Die am 10.07.2007 vereinbarte und nachfolgend vollzogene Teilerbauseinandersetzung zwischen dem Schuldner und dem Beklagten stellt, wie das Landgericht richtig entschieden hat, wenngleich unter Verkennung des rechtlichen Gehalts des Vorganges, eine gläubigerbenachteiligende anfechtbare Rechtshandlung des Schuldners dar.

 

Der Schuldner hat nicht, wie vom Landgericht allerdings dargestellt, einen Miteigentumsanteil an dem Grundstück in D… auf den Beklagten übertragen und sich hierfür einen Betrag von 140.000 € als Gegenleistung versprechen lassen (und bis auf einen geringfügigen Rest auch erhalten), vielmehr hat eine aus dem Schuldner und dem Beklagten bestehende Erbengemeinschaft nach einer von den Parteien nicht genannten Person ein in den Nachlass fallendes Grundstück, an dem während des Bestehens der Erbengemeinschaft weder der Schuldner noch der Beklagte einen Miteigentumsanteil innehatten (§ 2033 Abs. 2 BGB), dem Beklagten als Miterben zu Alleineigentum zugewiesen und nachfolgend auf ihn übertragen. Damit ist dieser Gegenstand aus dem Vermögen der Gesamthandsgemeinschaft – der Erbengemeinschaft – ausgeschieden und in das alleinige Eigentum des Beklagten übergegangen. Dieser Vorgang hat zu einer Minderung des Wertes des dem Schuldner zustehenden Miterbenanteils, auf den künftige Insolvenzgläubiger allein hätten Zugriff nehmen können (§ 859 Abs. 2 ZPO), geführt.

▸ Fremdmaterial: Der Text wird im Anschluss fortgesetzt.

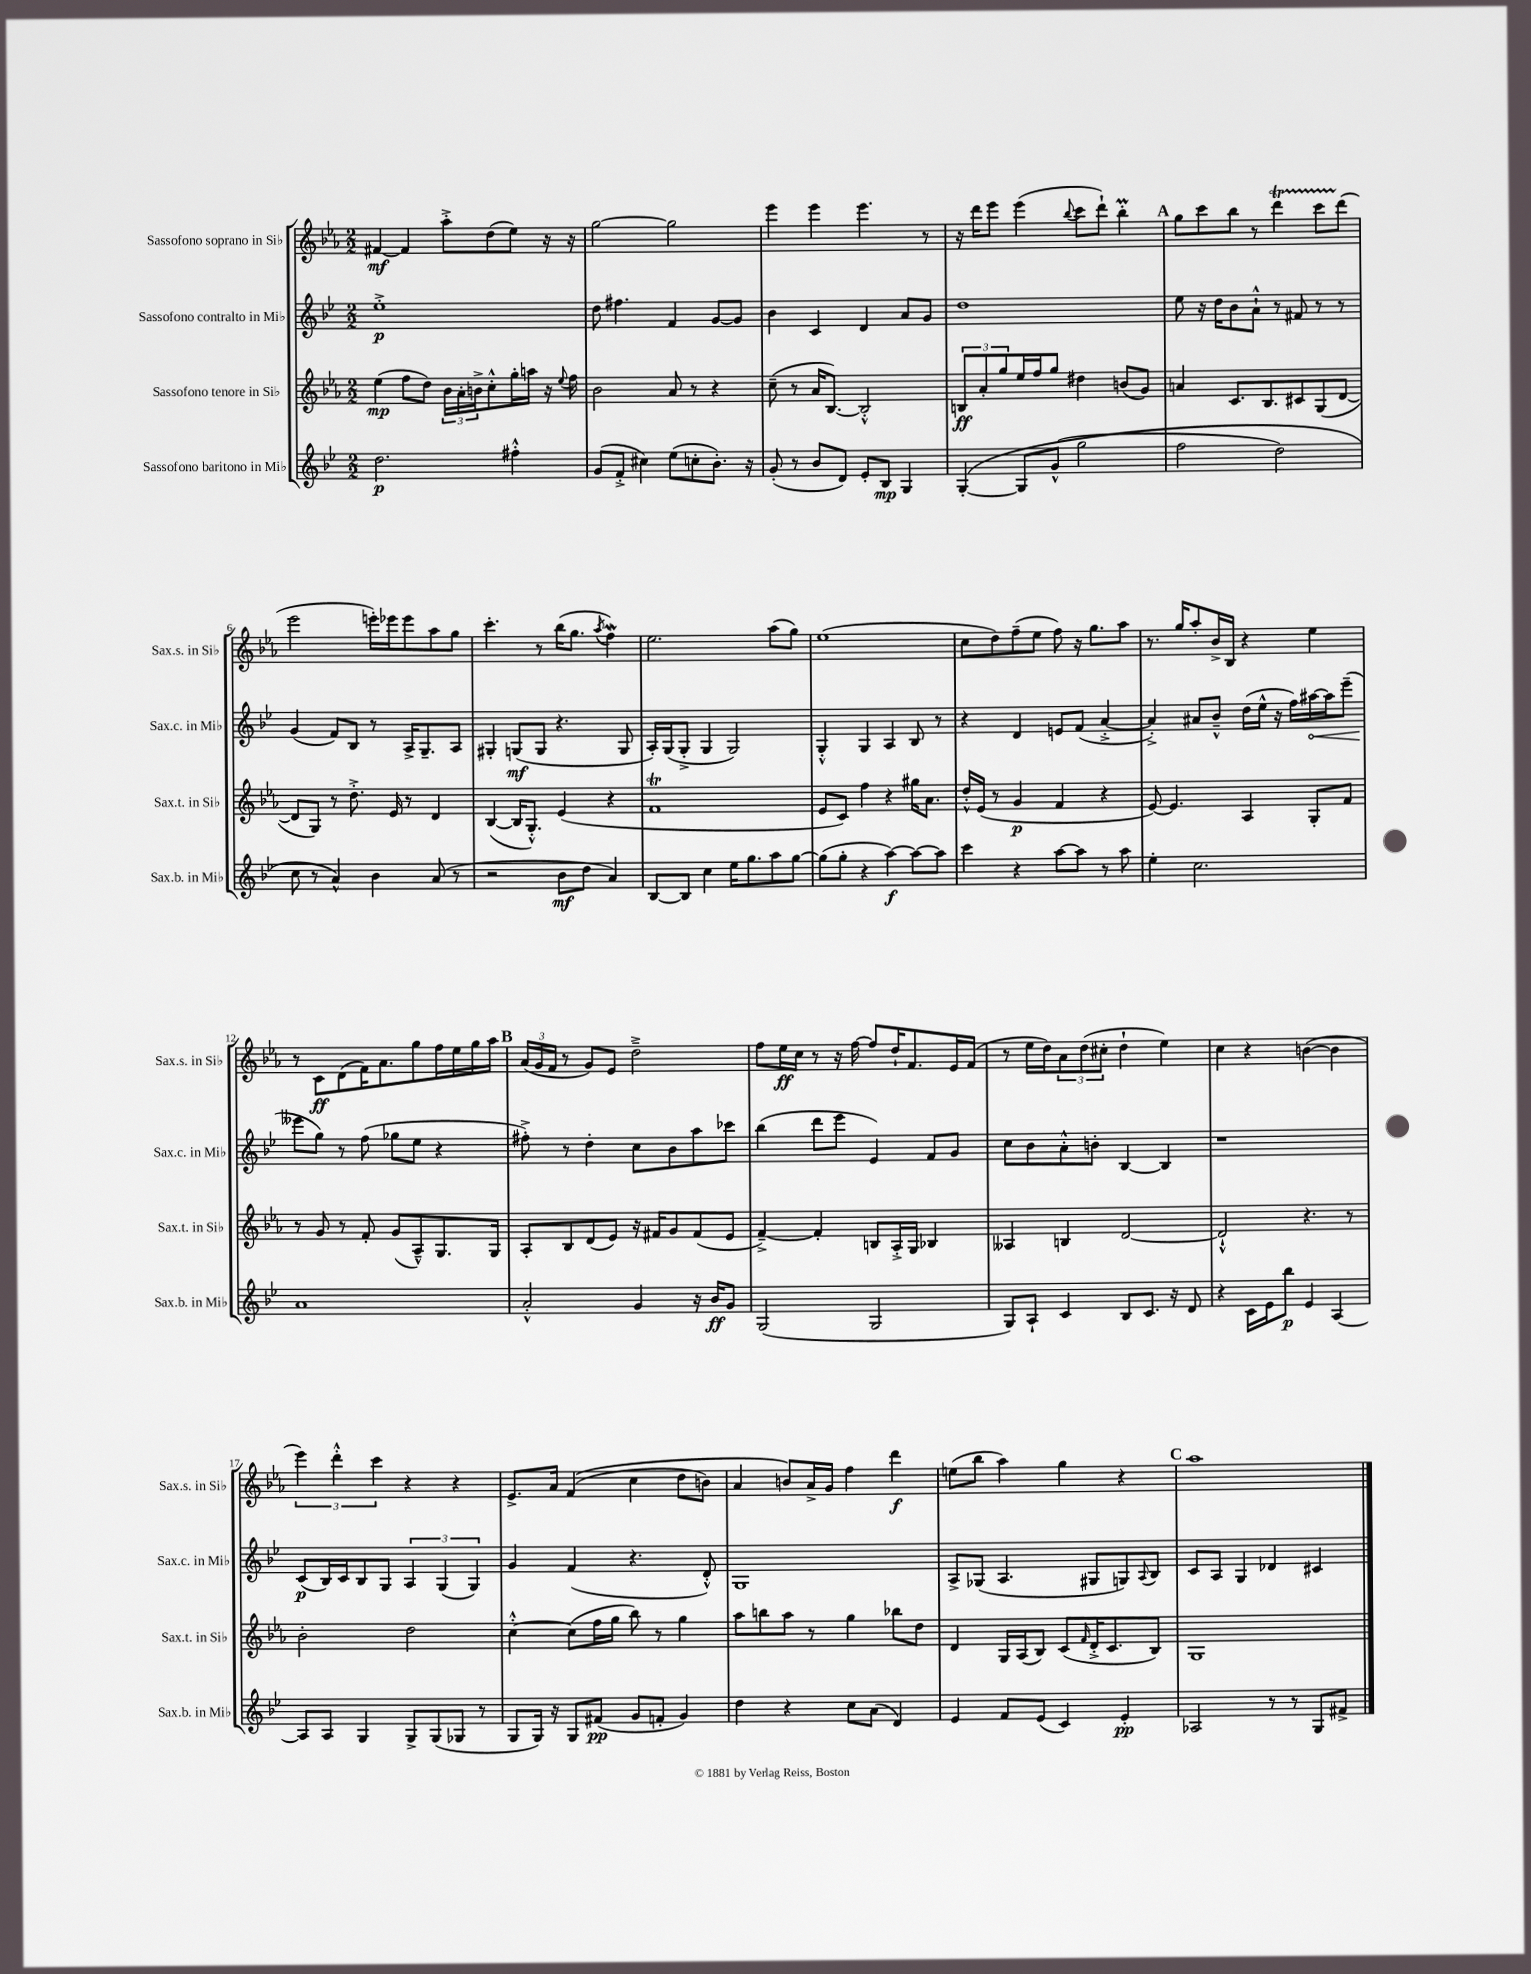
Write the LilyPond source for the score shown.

<<
\new StaffGroup <<
\new Staff = "s0" \with { instrumentName = "Sassofono soprano in Sib" shortInstrumentName = "Sax.s. in Sib" } {
    \clef treble \key ees \major \numericTimeSignature \time 2/2
    fis'4~\mf fis'4 aes''8-.-> d''8( ees''8) r16 r16 |
    g''2~ g''2 |
    ees'''4 ees'''4 ees'''4. r8 |
    r16 d'''16 ees'''8 ees'''4( \appoggiatura { bes''8 } c'''8 d'''8-!) bes''4-.\prall |
    \mark \markup { \bold "A" } g''8 c'''8 bes''8 r8 d'''4\startTrillSpan c'''8 d'''8\stopTrillSpan( |
    ees'''2 e'''16-.) ees'''16 ees'''8 aes''8 g''8 |
    c'''4.-. r8 bes''16( g''8. \acciaccatura { aes''8 } f''4\mordent) |
    ees''2. aes''8( g''8) |
    ees''1( |
    c''8 d''8) f''8--( ees''8 f''8) r16 g''8. aes''8 |
    r8. g''16 aes''8-. bes'16-> bes16 r4 ees''4 |
    r8 c'8\ff d'8( f'16) aes'8. g''8 f''16 ees''16 g''16 aes''16 |
    \mark \markup { \bold "B" } \tuplet 3/2 { aes'16( g'16 f'16 } r8 g'8) ees'8 d''2---> |
    f''8 ees''16\ff c''16 r8 r16 f''16~ f''8 d''16-! f'8. ees'16 f'16( |
    r8 ees''16 d''16) \tuplet 3/2 { aes'8 d''8( cis''8-. } d''4-! ees''4) |
    c''4 r4 b'4~( b'4 |
    \tuplet 3/2 { ees'''4) d'''4-.-^ c'''4 } r4 r4 |
    ees'8.-> aes'16 f'4(\( c''4 d''8 b'8) |
    aes'4 b'8\) aes'16-> g'16 f''4 d'''4\f |
    e''8( bes''8 aes''4) g''4 r4 |
    \mark \markup { \bold "C" } aes''1 \bar "|." |
}
\new Staff = "s1" \with { instrumentName = "Sassofono contralto in Mib" shortInstrumentName = "Sax.c. in Mib" } {
    \clef treble \key bes \major \numericTimeSignature \time 2/2
    ees''1-.->\p |
    d''8 fis''4. f'4 g'8~ g'8 |
    bes'4 c'4 d'4 a'8 g'8 |
    d''1 |
    \mark \markup { \bold "A" } ees''8 r16 d''16 bes'8 a'8-!-^ r8 fis'8 r8 r8 |
    g'4( f'8) bes8 r8 a16-> g8.-- a8 |
    gis4-. g8\mf( g8 r4. g8 |
    a16-.) g16( g8-.-> g4 g2) |
    g4-.-^ g4 a4 bes8 r8 |
    r4 d'4 e'8 f'8( a'4~-.-> |
    a'4-.->) ais'8 bes'8---^ d''16( ees''16-^ r16 f''16) \once \override Hairpin.circled-tip = ##t ais''16~\< ais''16 ees'''8--( |
    eeses'''8\! g''8) r8 f''8( ges''8 ees''8 r4 |
    \mark \markup { \bold "B" } fis''8-.->) r8 d''4-. c''8 bes'8 a''8 ces'''8 |
    bes''4( d'''8 ees'''8 ees'4) f'8 g'8 |
    c''8 bes'8 a'8-.-^ b'8-. bes4~ bes4 |
    r1 |
    c'8\p( bes16) c'16 bes8 g8 \tuplet 3/2 { a4 g4( g4) } |
    g'4 f'4( r4. d'8-.-^) |
    g1 |
    a8-> ges8( a4. gis8 g8) \appoggiatura { a8 } bes8 |
    \mark \markup { \bold "C" } c'8 a8 g4 des'4 cis'4 \bar "|." |
}
\new Staff = "s2" \with { instrumentName = "Sassofono tenore in Sib" shortInstrumentName = "Sax.t. in Sib" } {
    \clef treble \key ees \major \numericTimeSignature \time 2/2
    ees''4\mp( f''8 d''8) \tuplet 3/2 { bes'16 aes'16-. b'16-> } c''8-.-^ g''16-. a''16 r16 \appoggiatura { ees''8 } f''16 |
    bes'2 aes'8 r8 r4 |
    c''8--( r8 aes'16 bes8.~) bes2-.-^ |
    \tuplet 3/2 { b8\ff aes'8-. g''8 } ees''16 f''16 g''8 dis''4 b'8( g'8) |
    \mark \markup { \bold "A" } a'4 c'8. bes8. cis'8 g8( d'8~ |
    d'8 g8) r8 d''8.-.-> ees'16 r8 d'4 |
    bes4~( bes16 g8.-.-^) ees'4( r4 |
    f'1\trill |
    ees'8 c'8) f''4 r4 gis''16 aes'8. |
    d''16-.-^ ees'16( r8 g'4\p f'4 r4 |
    ees'8~) ees'4. aes4 g8-. f'8 |
    r8 g'8 r8 f'8-. g'8( aes8---^) g8. g16 |
    \mark \markup { \bold "B" } aes8-. bes8 d'8( ees'8) r16 fis'16 g'8 fis'8( ees'8 |
    f'4~--->) f'4-. b8 aes16-.-> g16 bes4 |
    aeses4 b4 d'2~ |
    d'2-!-^ r4. r8 |
    bes'2-. d''2 |
    c''4~-.-^ c''8( f''16 g''16 bes''8) r8 g''4 |
    aes''8 b''8 aes''8 r8 g''4 bes''8 d''8 |
    d'4 g16 aes16( bes8) c'8( \grace { f'16 } d'16-.-> c'8. bes8) |
    \mark \markup { \bold "C" } g1 \bar "|." |
}
\new Staff = "s3" \with { instrumentName = "Sassofono baritono in Mib" shortInstrumentName = "Sax.b. in Mib" } {
    \clef treble \key bes \major \numericTimeSignature \time 2/2
    d''2.\p fis''4-.-^ |
    g'8( f'8-.-> cis''4) ees''8( c''8-. bes'8.-.) r16 |
    g'8-.( r8 bes'8 d'8) ees'8-. bes8\mp g4 |
    g4~-.\( g8 g'8-^( g''2 |
    \mark \markup { \bold "A" } f''2 d''2) |
    c''8 r8 a'4-^\) bes'4 a'8( r8 |
    r2 bes'8\mf d''8 a'4) |
    bes8~ bes8 c''4 ees''16 g''8. a''8 g''8~ |
    g''8( g''8-. r4 a''4~\f) a''8~ a''8 |
    c'''4 r4 a''8~ a''8 r8 a''8 |
    ees''4-. c''2. |
    a'1 |
    \mark \markup { \bold "B" } a'2-.-^ g'4 r16 bes'16\ff g'8 |
    g2( g2 |
    g8) a8-! c'4 bes8 c'8. r16 d'8 |
    r4 c'16 ees'16 bes''8\p ees'4 a4~ |
    a8 a8 g4 g8-> g8( ges8 r8 |
    g8 g16) r16 g8 fis'8\pp( g'8 f'8-. g'4) |
    d''4 r4 c''8 a'8( d'4) |
    ees'4 f'8 ees'8( c'4) ees'4-.\pp |
    \mark \markup { \bold "C" } aes2 r8 r8 g8 fis'8-> \bar "|." |
}
>>
>>
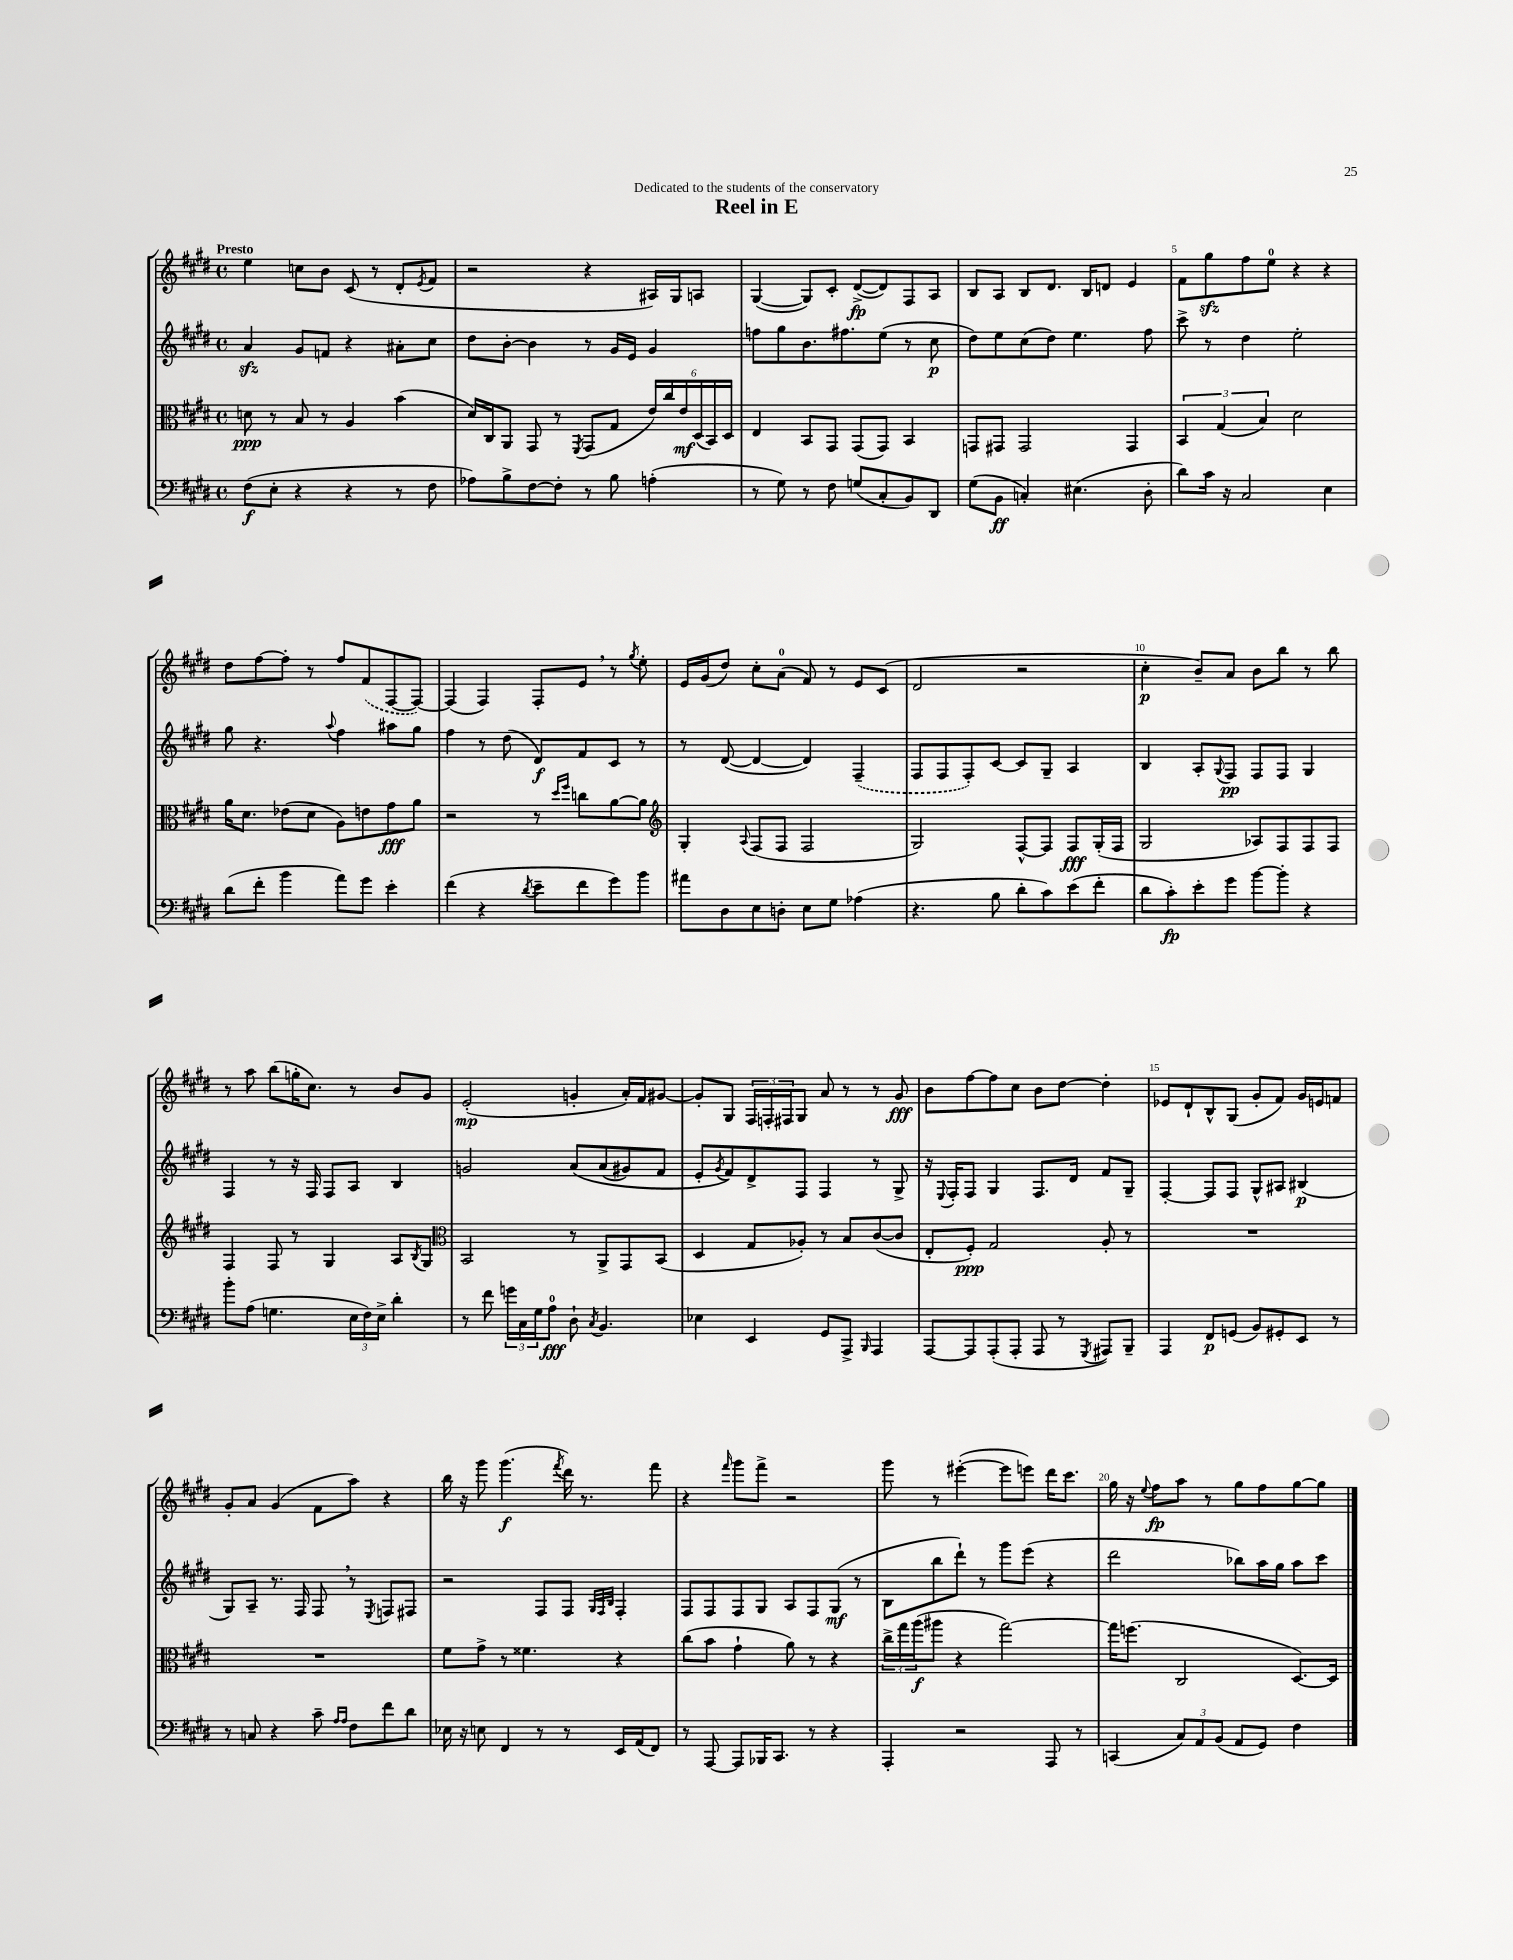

Steht dieser Wertminderung keine gleichwertige Mehrung des Schuldnervermögens durch Zufluss einer entsprechenden Gegenleistung gegenüber, so ist eine Verkürzung des dem Gläubigerzugriff zur Verfügung stehenden Vermögens des Schuldners eingetreten, und zwar durch eine Rechtshandlung des Schuldners, denn es genügt für die Anfechtbarkeit, dass der Schuldner an der Rechtshandlung in seiner Eigenschaft als Miterbe mitgewirkt hat (BGHZ 72, 39). So liegt es hier.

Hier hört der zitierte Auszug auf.